Zaman perdió el sueño por ello, la alegría de estar encinta durante su último embarazo, alcanzada por la otra tragedia en este Irak donde se heredan ya tantos traumas en la cuna, el cáncer. Su hijo mayor, de ocho años, presenta una malformación en el ojo y seis dedos en cada mano; el segundo, de 6 años, tiene leucemia. Así que cuando dio a luz a una niña, cerró los ojos, recitó el Corán... Ilaf, su “maravilla”, nació sin ano, con seis dedos en cada pie. Zaman se vino abajo. Abrumada por la culpa. ¿Por qué ella? ¿Otra vez? ¿Pese a no existir antecedentes familiares?
Sin embargo, sabe que no es ni la primera ni la última, ni en el barrio mísero de Basora donde viven, ni en el resto del país, que debe enfrentarse a la plaga, al tabú de las malformaciones congénitas y a los casos de cáncer. La mujer no estudió, dejó la escuela demasiado pronto, porque ese es el destino que las leyes tribales reservan a las niñas, pero “como los médicos”, ella también “establece la relación con las guerras y la contaminación”.
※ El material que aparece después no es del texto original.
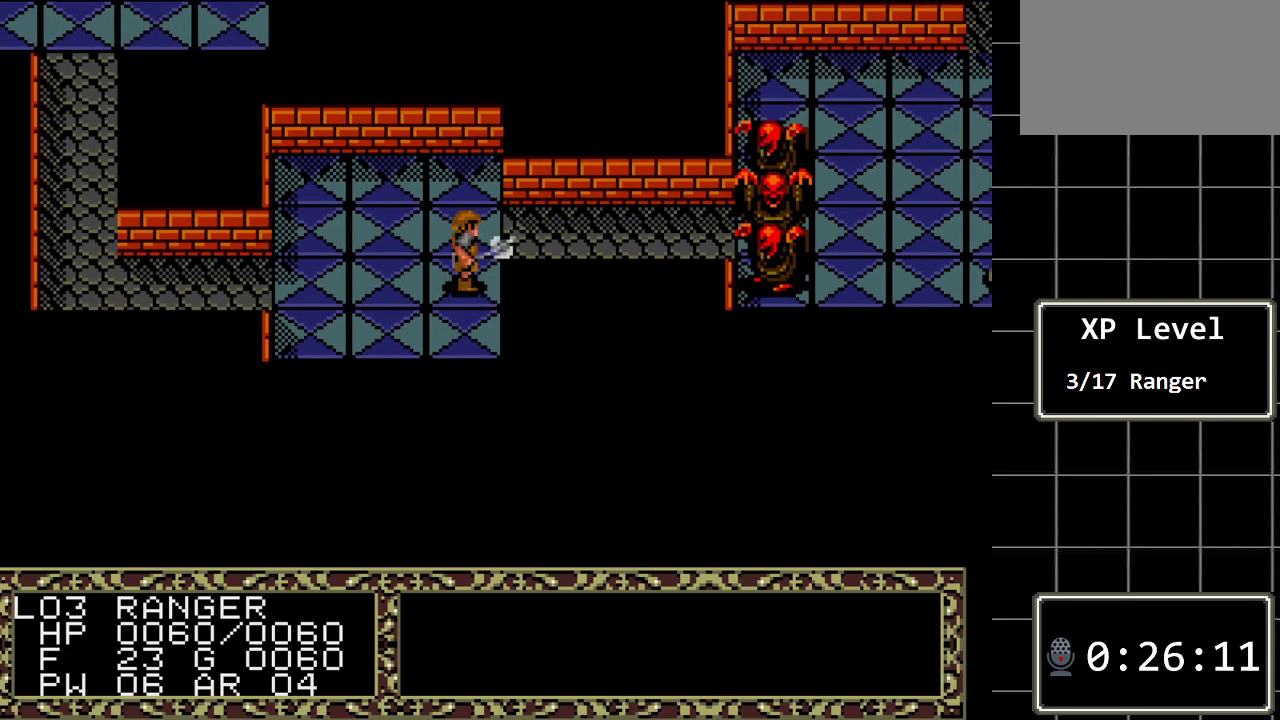
{"buttons": ["DPAD_UP"], "events": [[250, "DPAD_UP", "down"]]}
Vive con su marido, obrero jornalero, y sus hijos en una choza de hormigón con el tejado de uralita, con un bidón que hace las veces de depósito de agua, junto a un canal muy disputado, el Shatt-el-Arab, a pocos kilómetros de la frontera iraní. Se trata del único acceso de Irak al mar, al golfo Pérsico, el centro mundial del petróleo, la mayor reserva energética del planeta. Donde los ríos de la antigua Mesopotamia, el Tigris y el Éufrates, unen sus cursos.
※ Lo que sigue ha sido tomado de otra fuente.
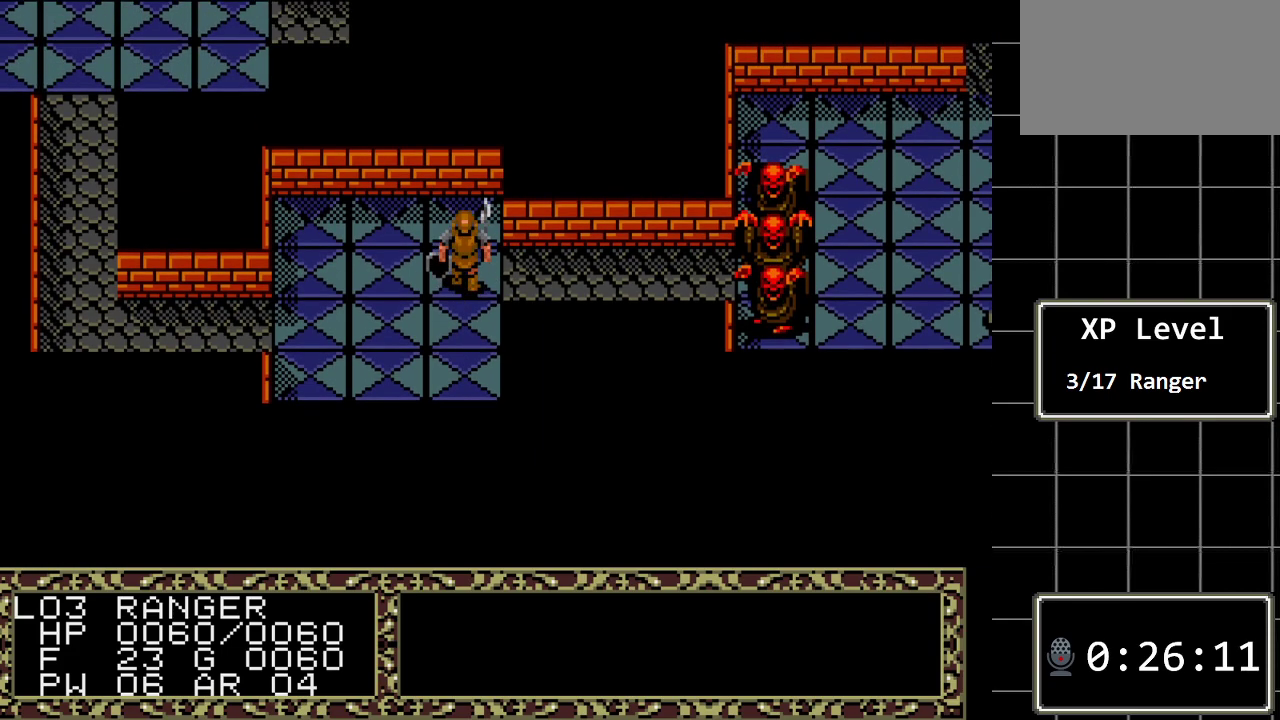
{"buttons": [], "events": [[467, "DPAD_UP", "up"]]}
Donde las batallas fueron de las más sangrientas. Donde la contaminación es mayor, en el suelo, en el aire, en el agua, a causa del expolio medioambiental, de la munición sucia, de las armas químicas, incluido el uranio empobrecido, lanzadas por los principales ejércitos del mundo, de los barcos olvidados que zozobran, de la gobernanza calamitosa y de la propia naturaleza de la región.
Basora, la capital del sur chiíta, fronteriza con Irán y Kuwait, con una población de cuatro, quizá cinco millones de habitantes, es el pulmón estratégico de Irak, el bastión del petróleo y el gas, la única fuente de divisas del segundo productor de la OPEP, destrozado por 40 años de guerra y atrocidades.
Basora, a la que echó el ojo Sadam Hussein, que asesinó a los chiítas de los pantanos de Mesopotamia y con ellos un ecosistema único en el mundo que ahora trata de renacer, la primera gran ciudad ocupada en 2003 por los estadounidenses que bombardearon los oleoductos y las instalaciones industriales, es una de las ciudades mártires más probadas desde los años 80.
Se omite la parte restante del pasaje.